Word error rate (WER) is a common metric of the performance of an automatic speech recognition system. The general difficulty of measuring performance lies in the fact that the recognized word sequence can have a different length from the reference word sequence (supposedly the correct one). The WER is derived from the Levenshtein distance, working at the word level instead of the phoneme level. The WER is a valuable tool for comparing different systems as well as for evaluating improvements within one system. This kind of measurement, however, provides no details on the nature of translation errors and further work is therefore required to identify the main source(s) of error and to focus any research effort. This problem is solved by first aligning the recognized word sequence with the reference (spoken) word sequence using dynamic string alignment. Examination of this issue is seen through a theory called the power law that states the correlation between perplexity and word error rate.
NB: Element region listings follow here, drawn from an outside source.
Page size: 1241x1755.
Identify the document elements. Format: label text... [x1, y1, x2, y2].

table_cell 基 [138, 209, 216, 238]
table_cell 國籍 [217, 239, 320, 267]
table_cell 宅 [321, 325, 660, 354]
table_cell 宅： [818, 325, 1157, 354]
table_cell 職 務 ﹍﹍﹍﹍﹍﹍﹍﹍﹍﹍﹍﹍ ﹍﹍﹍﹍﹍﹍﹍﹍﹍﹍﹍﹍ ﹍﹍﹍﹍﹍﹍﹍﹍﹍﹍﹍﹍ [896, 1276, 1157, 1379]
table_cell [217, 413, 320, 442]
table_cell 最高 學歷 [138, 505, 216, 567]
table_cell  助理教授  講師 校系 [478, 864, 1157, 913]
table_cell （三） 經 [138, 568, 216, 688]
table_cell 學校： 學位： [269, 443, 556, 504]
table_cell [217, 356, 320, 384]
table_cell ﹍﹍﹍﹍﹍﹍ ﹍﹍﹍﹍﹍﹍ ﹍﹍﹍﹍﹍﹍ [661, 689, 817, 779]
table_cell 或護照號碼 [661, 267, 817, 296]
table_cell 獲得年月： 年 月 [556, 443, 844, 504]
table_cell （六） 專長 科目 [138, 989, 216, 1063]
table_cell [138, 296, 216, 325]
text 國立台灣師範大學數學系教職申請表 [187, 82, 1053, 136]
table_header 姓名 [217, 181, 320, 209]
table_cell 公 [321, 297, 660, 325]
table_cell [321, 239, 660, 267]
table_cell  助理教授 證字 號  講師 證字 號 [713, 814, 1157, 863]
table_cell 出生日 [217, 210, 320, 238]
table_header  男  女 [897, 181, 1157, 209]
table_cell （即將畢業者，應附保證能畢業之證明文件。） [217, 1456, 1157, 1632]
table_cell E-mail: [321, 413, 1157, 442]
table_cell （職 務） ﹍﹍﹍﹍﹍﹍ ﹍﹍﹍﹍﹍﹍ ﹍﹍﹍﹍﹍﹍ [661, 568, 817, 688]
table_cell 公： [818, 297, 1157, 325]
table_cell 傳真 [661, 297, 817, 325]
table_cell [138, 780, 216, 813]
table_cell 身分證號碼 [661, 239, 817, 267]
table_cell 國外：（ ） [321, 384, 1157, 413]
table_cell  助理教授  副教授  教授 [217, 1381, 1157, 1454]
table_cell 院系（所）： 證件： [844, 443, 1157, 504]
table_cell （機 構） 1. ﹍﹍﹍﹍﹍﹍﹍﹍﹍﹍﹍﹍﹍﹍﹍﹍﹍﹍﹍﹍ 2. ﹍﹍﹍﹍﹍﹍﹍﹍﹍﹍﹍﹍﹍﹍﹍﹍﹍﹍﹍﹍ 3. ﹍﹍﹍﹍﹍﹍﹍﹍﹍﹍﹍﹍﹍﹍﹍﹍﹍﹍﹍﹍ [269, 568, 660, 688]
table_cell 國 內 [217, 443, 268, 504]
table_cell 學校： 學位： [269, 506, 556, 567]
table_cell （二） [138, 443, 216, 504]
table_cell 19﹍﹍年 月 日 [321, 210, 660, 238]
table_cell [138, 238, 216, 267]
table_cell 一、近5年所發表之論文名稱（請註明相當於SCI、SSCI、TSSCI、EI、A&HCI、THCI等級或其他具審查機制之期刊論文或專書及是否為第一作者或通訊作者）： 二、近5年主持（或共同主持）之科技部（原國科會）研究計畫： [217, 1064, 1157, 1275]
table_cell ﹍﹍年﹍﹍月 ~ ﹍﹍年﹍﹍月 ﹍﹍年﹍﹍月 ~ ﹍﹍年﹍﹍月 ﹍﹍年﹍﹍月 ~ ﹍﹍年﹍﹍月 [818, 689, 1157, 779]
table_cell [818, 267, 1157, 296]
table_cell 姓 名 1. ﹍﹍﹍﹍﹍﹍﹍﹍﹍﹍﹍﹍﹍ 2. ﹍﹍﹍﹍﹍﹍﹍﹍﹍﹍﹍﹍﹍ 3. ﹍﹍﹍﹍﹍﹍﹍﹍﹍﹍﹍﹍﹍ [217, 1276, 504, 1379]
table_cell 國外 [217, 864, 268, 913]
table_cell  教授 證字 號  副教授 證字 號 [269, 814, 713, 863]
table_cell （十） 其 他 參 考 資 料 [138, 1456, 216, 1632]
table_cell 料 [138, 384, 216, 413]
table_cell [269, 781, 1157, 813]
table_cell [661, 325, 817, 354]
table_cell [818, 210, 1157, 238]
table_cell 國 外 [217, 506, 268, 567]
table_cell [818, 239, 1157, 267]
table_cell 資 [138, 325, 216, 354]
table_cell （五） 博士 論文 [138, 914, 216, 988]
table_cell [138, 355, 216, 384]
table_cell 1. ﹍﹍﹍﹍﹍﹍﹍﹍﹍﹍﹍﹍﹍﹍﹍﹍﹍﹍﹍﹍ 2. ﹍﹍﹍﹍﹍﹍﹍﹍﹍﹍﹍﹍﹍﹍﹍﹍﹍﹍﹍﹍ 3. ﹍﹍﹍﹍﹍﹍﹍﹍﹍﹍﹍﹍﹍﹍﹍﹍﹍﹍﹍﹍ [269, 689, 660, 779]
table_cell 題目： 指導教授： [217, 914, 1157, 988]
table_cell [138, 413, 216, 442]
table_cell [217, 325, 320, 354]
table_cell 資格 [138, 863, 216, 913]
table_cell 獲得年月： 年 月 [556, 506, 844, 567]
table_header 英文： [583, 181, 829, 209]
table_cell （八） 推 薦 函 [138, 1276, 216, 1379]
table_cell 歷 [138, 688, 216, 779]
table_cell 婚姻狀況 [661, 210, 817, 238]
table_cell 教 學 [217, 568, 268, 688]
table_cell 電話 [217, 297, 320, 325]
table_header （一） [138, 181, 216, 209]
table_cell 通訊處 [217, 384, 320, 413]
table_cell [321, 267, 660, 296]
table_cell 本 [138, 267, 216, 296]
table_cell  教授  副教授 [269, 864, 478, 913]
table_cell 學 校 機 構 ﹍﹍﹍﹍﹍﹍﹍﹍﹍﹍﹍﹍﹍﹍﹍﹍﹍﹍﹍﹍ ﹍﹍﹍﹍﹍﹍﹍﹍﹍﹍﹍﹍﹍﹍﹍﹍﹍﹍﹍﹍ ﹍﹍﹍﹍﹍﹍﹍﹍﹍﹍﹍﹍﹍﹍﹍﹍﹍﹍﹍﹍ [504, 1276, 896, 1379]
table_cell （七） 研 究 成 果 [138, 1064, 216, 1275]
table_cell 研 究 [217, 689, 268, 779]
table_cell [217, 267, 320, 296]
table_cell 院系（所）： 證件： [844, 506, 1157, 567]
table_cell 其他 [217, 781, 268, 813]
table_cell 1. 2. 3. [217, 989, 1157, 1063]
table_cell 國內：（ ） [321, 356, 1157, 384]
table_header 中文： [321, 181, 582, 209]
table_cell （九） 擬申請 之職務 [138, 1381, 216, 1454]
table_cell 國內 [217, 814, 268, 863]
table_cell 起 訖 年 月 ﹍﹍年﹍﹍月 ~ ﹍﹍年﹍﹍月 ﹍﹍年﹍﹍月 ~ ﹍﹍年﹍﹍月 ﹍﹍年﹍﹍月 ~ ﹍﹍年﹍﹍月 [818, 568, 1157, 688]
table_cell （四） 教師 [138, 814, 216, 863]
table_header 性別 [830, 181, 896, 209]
Word error rate can then be computed as: WER = (S + D + I) / N = (S + D + I) / (S + D + C) where S is the number of substitutions, D is the number of deletions, I is the number of insertions, C is the number of correct words, N is the number of words in the reference (N=S+D+C). This value indicates the average number of errors per reference word. The lower the value, the better the performance of the ASR system with a WER of 0 being a perfect score.

#### wiki_split

WIKI_SPLIT is the combination of three metrics SARI, EXACT and SACREBLEU It can be used to evaluate the quality of machine-generated texts.

#### xnli

XNLI is a subset of a few thousand examples from MNLI which has been translated into a 14 different languages (some low-ish resource). As with MNLI, the goal is to predict textual entailment (does sentence A imply/contradict/neither sentence B) and is a classification task (given two sentences, predict one of three labels).